Hi Christian,
First, do note you can always fall back to Fabric 1 for a while if Fabric 2 isn't yet up to snuff for your particular use case. We're still feeling out some of the APIs in terms of ease of use. Unfortunately, Group is one of those - it's real basic right now.
I just looked and there's no great way to set global connect_kwargs in such an object, without creating your own Connections to hand to its alternate constructor 'from_connections()':
```
hosts = ['switch1', 'switch2', 'switch3']
connections = [Connection(host=host, user='user', connect_kwargs={'password': 'pw'}) for host in hosts]
switch_group = group.SerialGroup.from_connections(connections)
@task
def inventory(c):
switch_group.run('show chassis hardware')
```
That's not the end of the world, but it's not ideal, so I just made
https://github.com/fabric/fabric/issues/1831 and then (since I was thinking about it and it was very easy for once) implemented it. It'll be out in the next feature release!
The rest of your issues are more high level, so here's a bit of a wall of text (sorry!):
Version 2 is much less implicit/magic than v1 – all objects need to fit together in obvious, Pythonic ways (such as being handed to one another in constructors or method calls). For example, context managers don't change any object besides the one that they yield, so trying to do things to switch_group inside a context manager about some other Connection object won't do anything. (This is as opposed to e.g. 'with settings()' in v1, which I assume you were thinking of; it, like the rest of that API, is all about magically twiddling data behind the scenes.)
Connections can't be created without some 'host' argument, which I think is triggering your TypeError. This ought to be in its __init__ docs, FWIW :) See the code example above; you either need to make your Group from explicitly-created Connections, where a host arg is being given, or (after the next release) you can tell the Group's constructor about connect_kwargs.
Which brings us to that context argument in the task signature: that's how `fab` explicitly transmits CLI and config info to your tasks, including the connection password. However, this introduces some ordering problems with your code - you need to pass that context's config into your Group or Connections.
Should be easily solved by moving away from module-level code exec (which is honestly an antipattern anyways).

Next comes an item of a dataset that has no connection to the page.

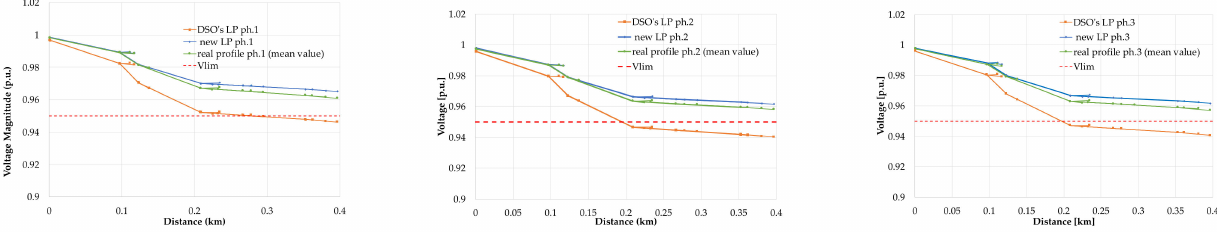
Figure 19. Voltage profile of feeder F_4 in one hourly interval: 11:00 a.m. of the winter working day (mean of real day values in green, distribution systems operator (DSO)’s LPs in orange, and new LPs in blue; voltage limit in red).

Based on my above snippet:
```
hosts = ['switch1', 'switch2', 'switch3']
def make_group(c):
connections = [
Connection(host=host, user='user', config=c.config)
for host in hosts
]
return group.SerialGroup.from_connections(connections)
@task
def inventory(c):
switch_group = make_group(c)
switch_group.run('show chassis hardware')
```
Or, after 2.3 comes out, you could arguably nix make_group() again, though hopefully you can see the various opportunities for refactoring, given that everything is explicit:
```
hosts = ['switch1', 'switch2', 'switch3']
@task
def inventory(c):
switch_group = SerialGroup(*hosts, config=c.config)
switch_group.run('show chassis hardware')
```
Finally: if you're thinking "ok, but it'd be so nice to just plop my switch hostnames and the fact that I want password prompting all the time, into a config file and call it done": that sort of thing is definitely in the pipeline! As I said up top, we're still hashing out a lot of the 'convenience' angles here, even though the core APIs are mostly in good shape.